▸ **Required work**
Count the lines below that hold the word "docker" and say how many, with no other text.

******

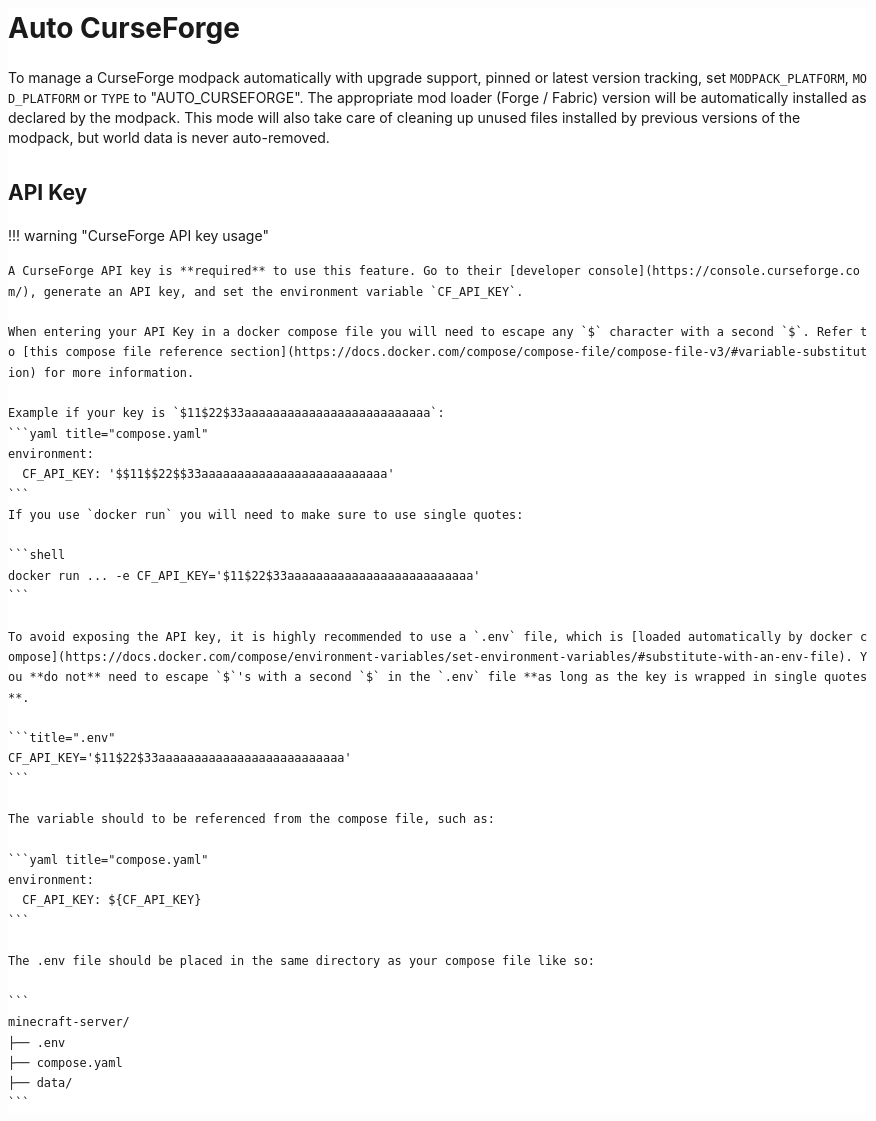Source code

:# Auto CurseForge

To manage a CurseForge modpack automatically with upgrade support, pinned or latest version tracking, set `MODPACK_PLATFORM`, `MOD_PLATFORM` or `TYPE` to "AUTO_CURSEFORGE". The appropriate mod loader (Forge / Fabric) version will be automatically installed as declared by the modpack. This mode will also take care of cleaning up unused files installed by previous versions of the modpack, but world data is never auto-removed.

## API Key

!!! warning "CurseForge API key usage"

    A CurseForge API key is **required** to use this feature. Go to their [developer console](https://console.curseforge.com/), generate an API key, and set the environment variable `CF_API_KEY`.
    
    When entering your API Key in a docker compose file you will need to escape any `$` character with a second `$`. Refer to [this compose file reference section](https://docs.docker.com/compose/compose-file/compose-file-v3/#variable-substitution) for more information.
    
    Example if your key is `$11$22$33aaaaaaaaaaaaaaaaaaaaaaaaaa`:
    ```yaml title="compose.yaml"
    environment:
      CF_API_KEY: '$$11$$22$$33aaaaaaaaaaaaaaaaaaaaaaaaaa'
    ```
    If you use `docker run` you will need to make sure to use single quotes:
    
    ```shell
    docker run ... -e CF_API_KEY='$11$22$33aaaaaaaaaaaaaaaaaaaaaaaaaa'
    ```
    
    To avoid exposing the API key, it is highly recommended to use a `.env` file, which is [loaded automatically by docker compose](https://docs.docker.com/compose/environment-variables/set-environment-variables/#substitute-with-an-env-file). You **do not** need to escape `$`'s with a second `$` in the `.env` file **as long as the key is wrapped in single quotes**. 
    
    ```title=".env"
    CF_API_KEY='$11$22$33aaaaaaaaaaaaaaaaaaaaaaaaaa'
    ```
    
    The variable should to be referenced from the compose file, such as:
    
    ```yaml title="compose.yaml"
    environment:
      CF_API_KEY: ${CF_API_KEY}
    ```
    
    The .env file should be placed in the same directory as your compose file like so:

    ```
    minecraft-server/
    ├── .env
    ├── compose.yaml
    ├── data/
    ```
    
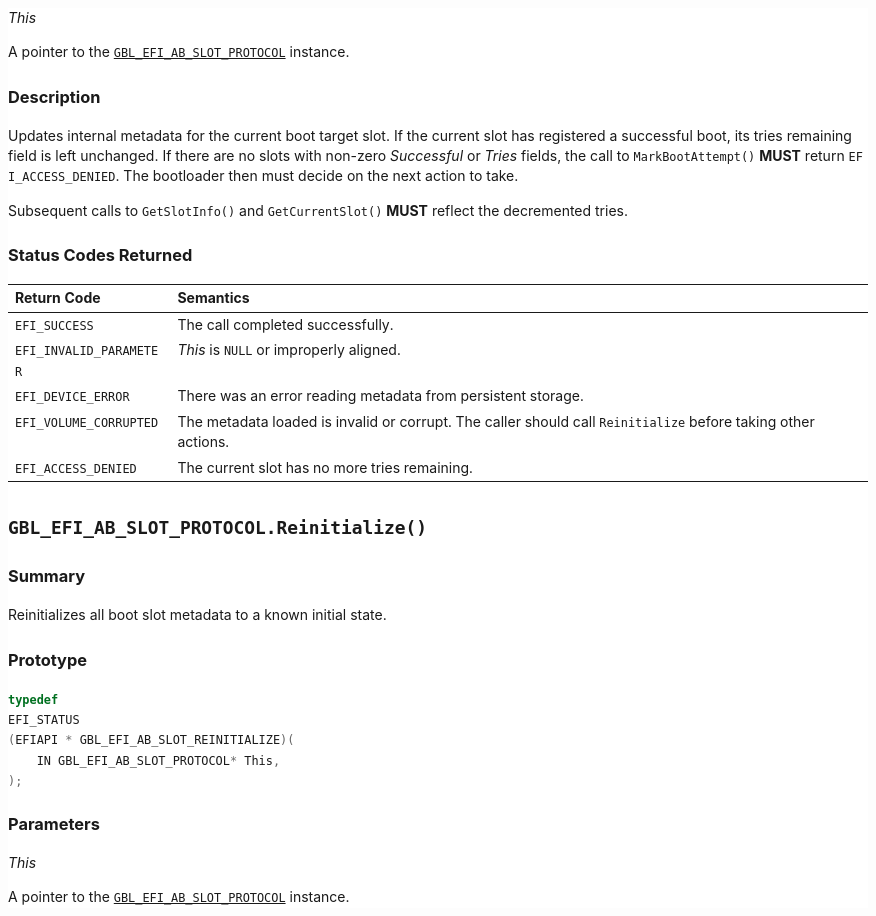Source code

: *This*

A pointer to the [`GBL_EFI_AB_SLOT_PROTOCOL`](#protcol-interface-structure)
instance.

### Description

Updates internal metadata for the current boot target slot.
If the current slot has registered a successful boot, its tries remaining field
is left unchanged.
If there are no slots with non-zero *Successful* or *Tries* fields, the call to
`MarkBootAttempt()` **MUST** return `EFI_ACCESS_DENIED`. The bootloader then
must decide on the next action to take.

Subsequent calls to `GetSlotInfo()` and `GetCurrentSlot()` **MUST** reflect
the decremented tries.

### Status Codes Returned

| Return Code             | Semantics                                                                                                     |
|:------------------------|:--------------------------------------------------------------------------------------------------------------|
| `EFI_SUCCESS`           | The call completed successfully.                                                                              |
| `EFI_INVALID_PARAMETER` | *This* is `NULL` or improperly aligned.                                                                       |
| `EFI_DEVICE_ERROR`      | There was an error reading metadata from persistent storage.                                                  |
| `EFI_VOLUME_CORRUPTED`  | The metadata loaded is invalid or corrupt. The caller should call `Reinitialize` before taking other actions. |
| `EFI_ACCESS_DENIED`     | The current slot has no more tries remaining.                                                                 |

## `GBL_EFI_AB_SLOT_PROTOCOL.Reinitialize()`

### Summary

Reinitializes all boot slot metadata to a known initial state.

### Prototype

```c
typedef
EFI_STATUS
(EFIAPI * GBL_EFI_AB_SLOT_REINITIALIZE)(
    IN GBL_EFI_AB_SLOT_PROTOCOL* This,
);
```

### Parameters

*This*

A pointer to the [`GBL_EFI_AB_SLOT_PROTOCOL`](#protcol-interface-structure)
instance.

******

▸ **Problem solution**
4